Putin and Trump’s envoy set for key Ukraine talks in Moscow

Russian President Vladimir Putin on Tuesday met a U.S. delegation led by President Donald Trump’s special envoy, Steve Witkoff, in a high-stakes diplomatic push to advance a U.S.-crafted peace proposal for the war in Ukraine. Jared Kushner, Trump’s son-in-law, is reported to have joined the delegation for the talks. 

The Kremlin said the meeting was scheduled for Tuesday afternoon in the Kremlin and described it as an important step toward a “peaceful settlement,” while U.S. officials — including the White House — expressed cautious optimism after recent U.S.-Ukraine consultations aimed at refining the plan. 

The talks come after a flurry of diplomatic activity: U.S. representatives and Ukrainian officials met in Florida over the weekend to try to narrow differences in the blueprint, and Ukrainian President Volodymyr Zelenskyy has been conducting a European tour to rally Kyiv’s partners and press for a deal that preserves Ukrainian sovereignty.
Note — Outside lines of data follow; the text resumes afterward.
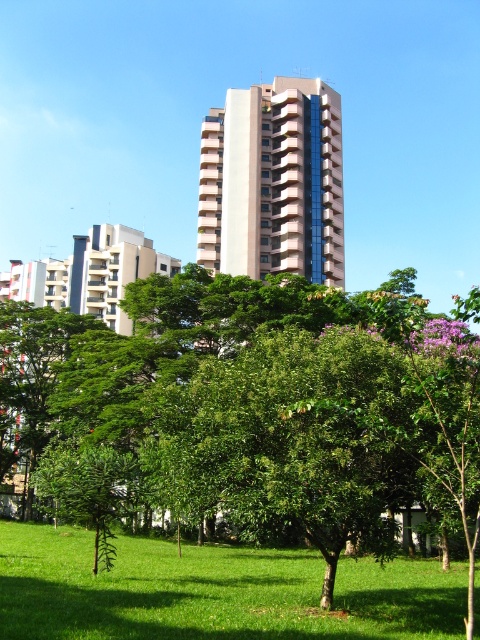
Question: Does green grass at lower center lie behind white glossy building at center?

Choices:
 (A) no
 (B) yes

Answer: (A)

Question: Which point is closer to the camera taking this photo?

Choices:
 (A) (50, 403)
 (B) (298, 620)
 (C) (277, 269)

Answer: (B)

Question: Is green leafy tree at center further to the viewer compared to white glossy building at center?

Choices:
 (A) no
 (B) yes

Answer: (A)

Question: Among these objects, which one is nearest to the camera?

Choices:
 (A) white glossy building at center
 (B) green grass at lower center
 (C) green leafy tree at center

Answer: (C)

Question: In this image, where is green leafy tree at center located relative to green grass at lower center?

Choices:
 (A) right
 (B) left

Answer: (A)

Question: Which point is closer to the camera?

Choices:
 (A) green grass at lower center
 (B) green leafy tree at center

Answer: (B)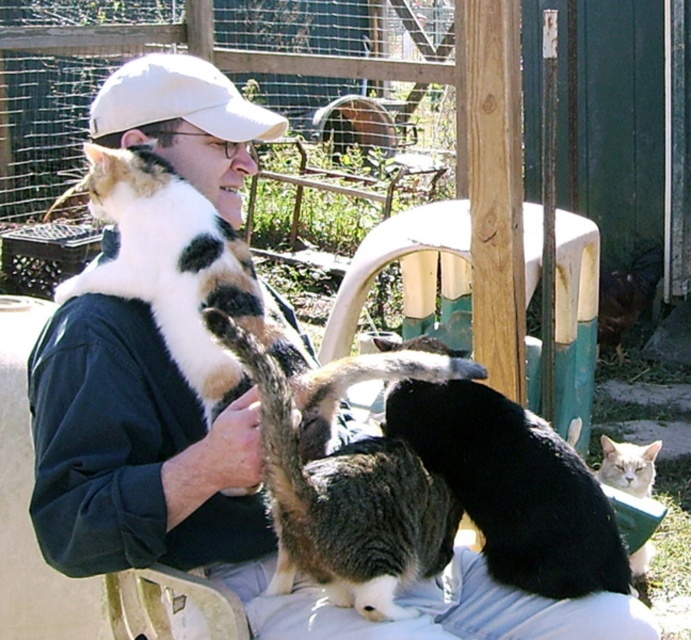
Question: Which object is the farthest from the white fabric cap at upper center?

Choices:
 (A) gray tabby cat at center
 (B) black fur cat at center

Answer: (B)

Question: Is gray tabby cat at center wider than white fabric cap at upper center?

Choices:
 (A) no
 (B) yes

Answer: (B)

Question: Is gray tabby cat at center bigger than white fabric cap at upper center?

Choices:
 (A) no
 (B) yes

Answer: (B)

Question: Which of the following is the farthest from the observer?

Choices:
 (A) (202, 83)
 (B) (477, 404)

Answer: (A)

Question: Which object is the farthest from the white fabric cap at upper center?

Choices:
 (A) black fur cat at center
 (B) gray tabby cat at center

Answer: (A)

Question: Does gray tabby cat at center lie in front of white fabric cap at upper center?

Choices:
 (A) no
 (B) yes

Answer: (B)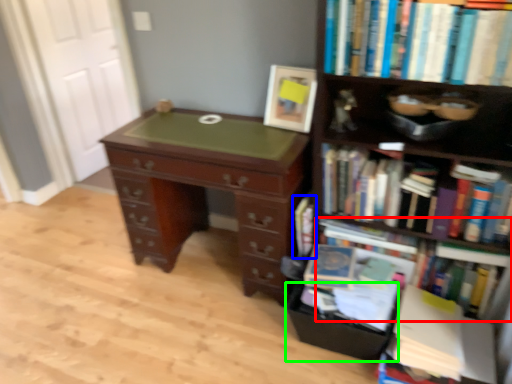
Question: Which object is the farthest from book (highlighted by a red box)? Choose among these: book (highlighted by a blue box) or drawer (highlighted by a green box).

Choices:
 (A) book
 (B) drawer

Answer: (B)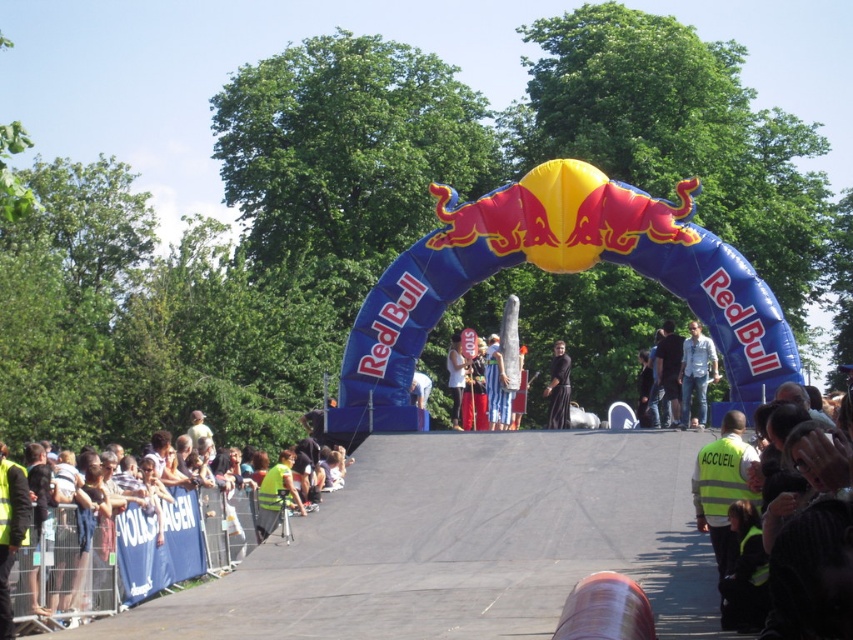
Can you confirm if yellow reflective vests at lower left is taller than black cloth at center?

Yes, yellow reflective vests at lower left is taller than black cloth at center.

Does yellow reflective vests at lower left lie in front of black cloth at center?

Yes, yellow reflective vests at lower left is closer to the viewer.

Find the location of a particular element. yellow reflective vests at lower left is located at coordinates (132, 552).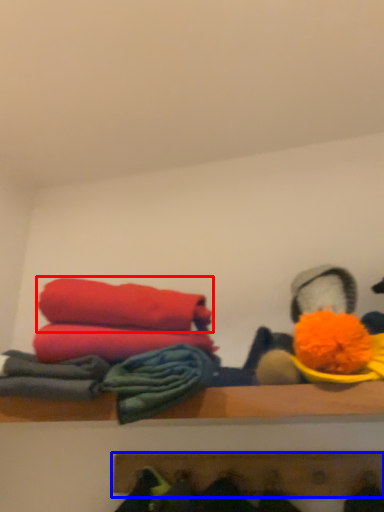
Question: Which point is closer to the camera, towel (highlighted by a red box) or shelf (highlighted by a blue box)?

Choices:
 (A) towel
 (B) shelf

Answer: (A)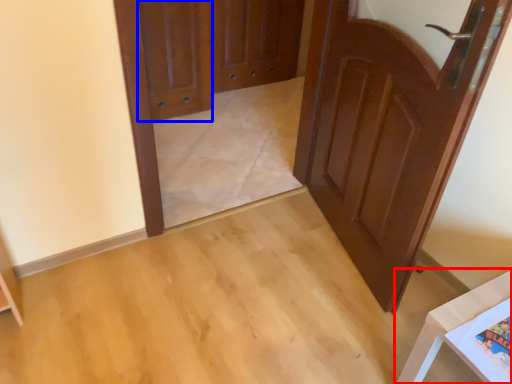
Question: Which object is closer to the camera taking this photo, furniture (highlighted by a red box) or door (highlighted by a blue box)?

Choices:
 (A) furniture
 (B) door

Answer: (A)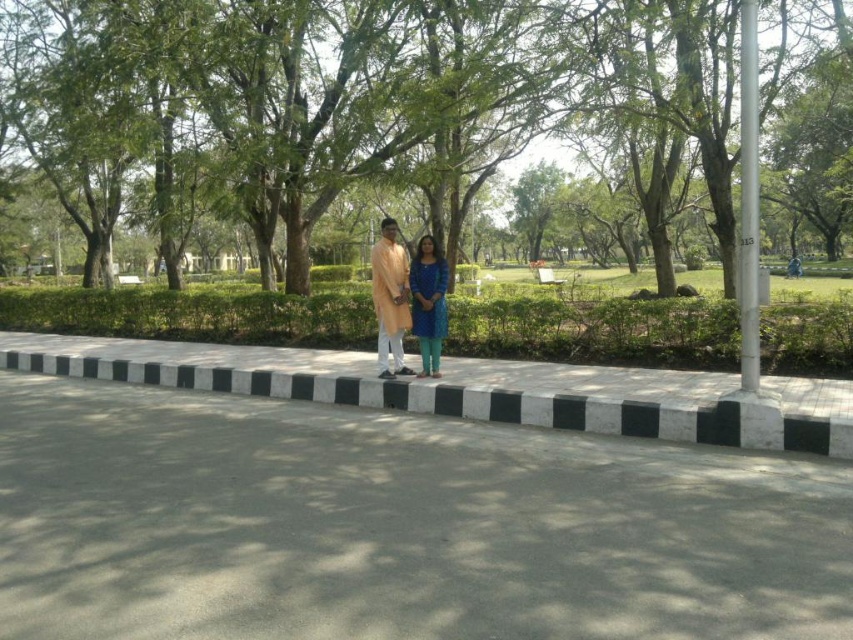
Which is above, matte orange kurta at center or teal fabric dress at center?

matte orange kurta at center

Does matte orange kurta at center lie in front of teal fabric dress at center?

No, matte orange kurta at center is further to the viewer.

Which is behind, point (384, 252) or point (413, 257)?

Point (413, 257)

This screenshot has height=640, width=853. What are the coordinates of `matte orange kurta at center` in the screenshot? It's located at (395, 298).

Is black and white concrete curb at center thinner than white metallic pole at right?

No.

Can you confirm if black and white concrete curb at center is positioned below white metallic pole at right?

Correct, black and white concrete curb at center is located below white metallic pole at right.

Who is more forward, (485, 419) or (755, 77)?

Point (755, 77) is more forward.

Where is `black and white concrete curb at center`? The image size is (853, 640). black and white concrete curb at center is located at coordinates (457, 396).

Is gray asphalt pavement at center smaller than black and white concrete curb at center?

Correct, gray asphalt pavement at center occupies less space than black and white concrete curb at center.

Is gray asphalt pavement at center below black and white concrete curb at center?

Yes, gray asphalt pavement at center is below black and white concrete curb at center.

Is point (631, 586) behind point (204, 372)?

No.

The image size is (853, 640). In order to click on gray asphalt pavement at center in this screenshot , I will do `click(396, 525)`.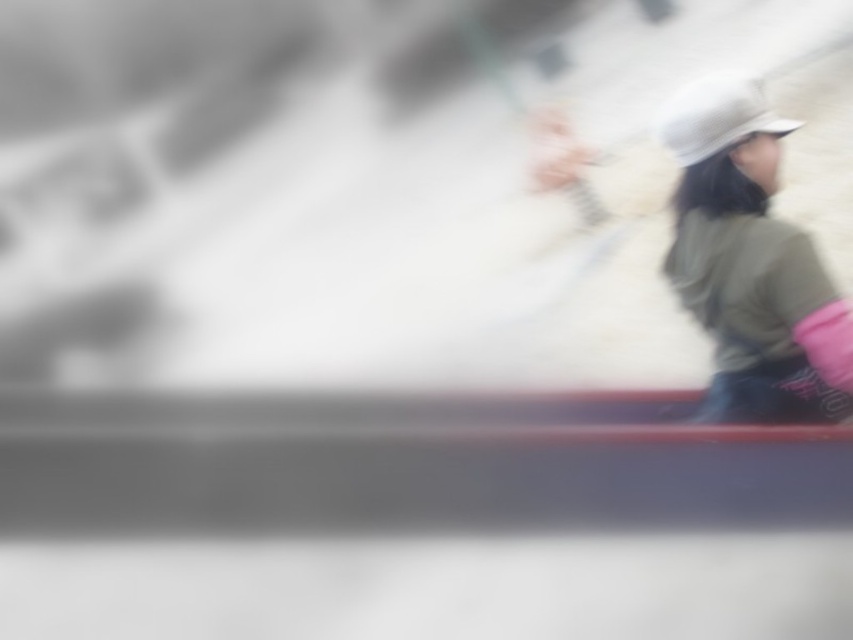
You are a photographer trying to capture a clear shot of the khaki cotton hat at right and the white matte hat at upper right. Since the image is blurry, you want to adjust your focus. Which hat should you focus on to ensure it appears sharp in the final photo?

The khaki cotton hat at right is below the white matte hat at upper right, so focusing on the white matte hat at upper right would ensure it appears sharp as it is positioned higher in the frame.

You are navigating a boat in a foggy lake and see two points of light ahead. The points are labeled as point (781, 371) and point (741, 108). According to the image, which point is closer to your boat?

Point (741, 108) is closer to your boat because it is in front of point (781, 371), which is behind it.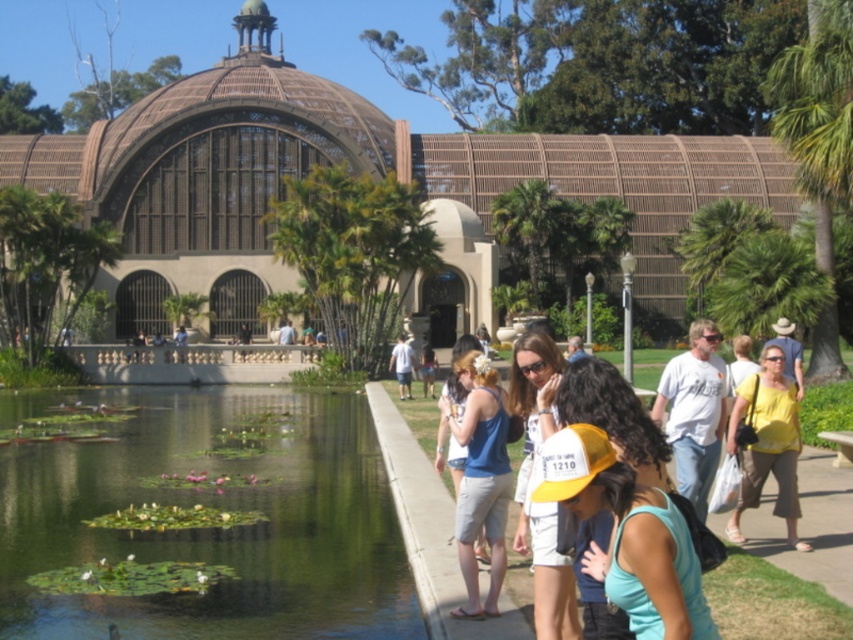
Which is below, yellow fabric cap at lower center or yellow cotton shirt at right?

yellow fabric cap at lower center is below.

Is yellow fabric cap at lower center further to the viewer compared to yellow cotton shirt at right?

That is False.

Which is in front, point (701, 614) or point (787, 476)?

Point (701, 614)

You are a GUI agent. You are given a task and a screenshot of the screen. Output one action in this format:
    pyautogui.click(x=<x>, y=<y>)
    Task: Click on the yellow fabric cap at lower center
    
    Given the screenshot: What is the action you would take?
    pyautogui.click(x=630, y=534)

Does point (187, 604) come farther from viewer compared to point (431, 384)?

No, it is in front of (431, 384).

Is green reflective water at lower left below matte white shirt at center?

Yes, green reflective water at lower left is below matte white shirt at center.

Is point (90, 484) positioned behind point (428, 380)?

That is False.

Identify the location of green reflective water at lower left. The height and width of the screenshot is (640, 853). (215, 509).

Does green reflective water at lower left appear on the right side of yellow fabric cap at center?

Incorrect, green reflective water at lower left is not on the right side of yellow fabric cap at center.

Who is higher up, green reflective water at lower left or yellow fabric cap at center?

Positioned higher is green reflective water at lower left.

Is point (316, 541) in front of point (540, 333)?

No.

The width and height of the screenshot is (853, 640). In order to click on green reflective water at lower left in this screenshot , I will do `click(215, 509)`.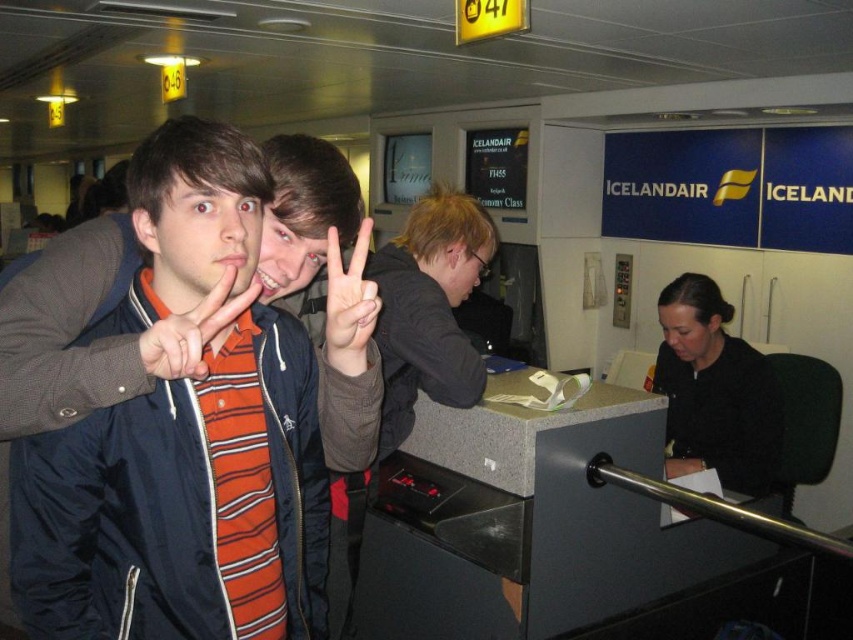
Does matte blue jacket at center have a greater width compared to matte orange striped shirt at center?

Correct, the width of matte blue jacket at center exceeds that of matte orange striped shirt at center.

Who is higher up, matte blue jacket at center or matte orange striped shirt at center?

Positioned higher is matte orange striped shirt at center.

Identify the location of matte blue jacket at center. The width and height of the screenshot is (853, 640). (181, 502).

Can you confirm if matte orange shirt at center is positioned to the left of matte orange striped shirt at center?

Correct, you'll find matte orange shirt at center to the left of matte orange striped shirt at center.

Who is higher up, matte orange shirt at center or matte orange striped shirt at center?

matte orange striped shirt at center is higher up.

Between point (160, 352) and point (334, 284), which one is positioned in front?

Point (160, 352) is more forward.

The height and width of the screenshot is (640, 853). Identify the location of matte orange shirt at center. (190, 328).

Is matte blue jacket at center to the right of matte orange shirt at center from the viewer's perspective?

Indeed, matte blue jacket at center is positioned on the right side of matte orange shirt at center.

Does point (315, 548) come behind point (178, 349)?

Yes.

The height and width of the screenshot is (640, 853). Find the location of `matte blue jacket at center`. matte blue jacket at center is located at coordinates (181, 502).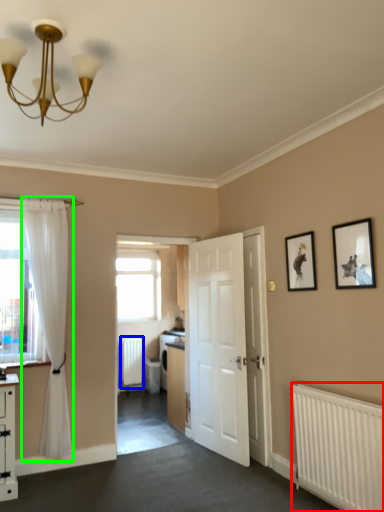
Question: Estimate the real-world distances between objects in this image. Which object is closer to radiator (highlighted by a red box), radiator (highlighted by a blue box) or curtain (highlighted by a green box)?

Choices:
 (A) radiator
 (B) curtain

Answer: (B)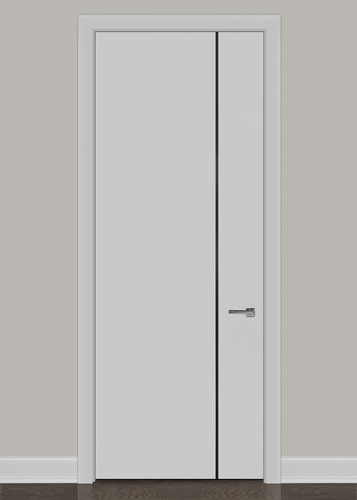
You are a GUI agent. You are given a task and a screenshot of the screen. Output one action in this format:
    pyautogui.click(x=<x>, y=<y>)
    Task: Click on the left trim
    
    Given the screenshot: What is the action you would take?
    pyautogui.click(x=42, y=472)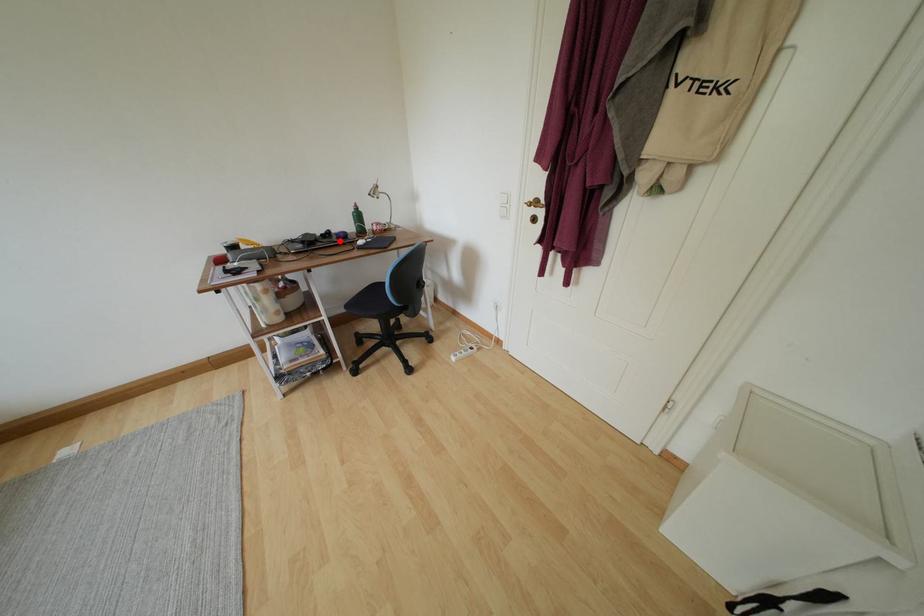
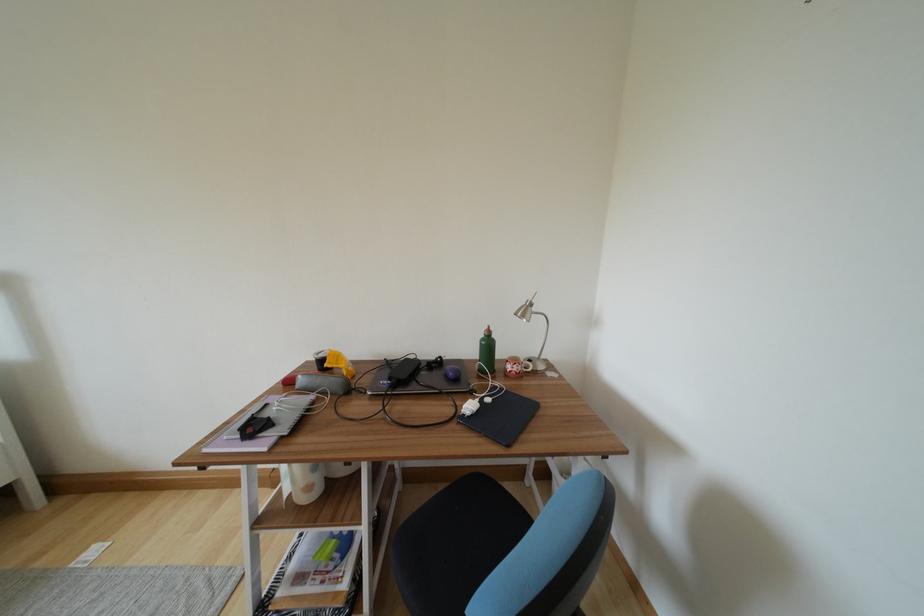
Find the pixel in the second image that matches the highlighted location in the first image.

(448, 376)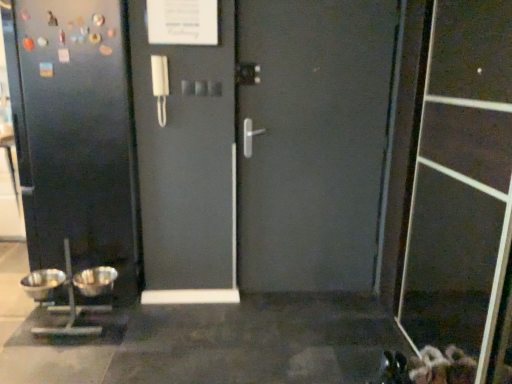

Observers warn, however, that Moscow’s core demands — including territorial concessions and limits on Ukraine’s security architecture — remain major obstacles. 

The meeting is unfolding amid ongoing battlefield developments that complicate negotiations. Moscow has claimed recent territorial gains — including in the eastern city of Pokrovsk (Krasnoarmeysk) — claims that Kyiv disputes and says fighting continues. Analysts say any pause in hostilities or diplomatic breakthrough will require hard compromises on issues that have been central to the war for nearly four years. 

European reactions are mixed: some leaders have engaged closely with Kyiv and Washington to shape any settlement, while others voice skepticism that a deal brokered under the current plan will be durable unless it secures broad international guarantees and addresses both security and territorial questions. Commentators also note the political sensitivity of U.S. involvement given the plan’s association with President Trump and the administration’s push to move talks forward quickly. 

What to watch next: readouts from the Kremlin and the U.S. delegation for concrete proposals or compromises; reactions from Kyiv about whether the revised plan adequately protects Ukrainian sovereignty; and any immediate changes on the battlefield that could either increase pressure for a deal or harden negotiating positions. This meeting is being watched closely because, even if it does not produce an agreement, it will set the tone for whether a U.S.-led diplomatic track can win wider international backing.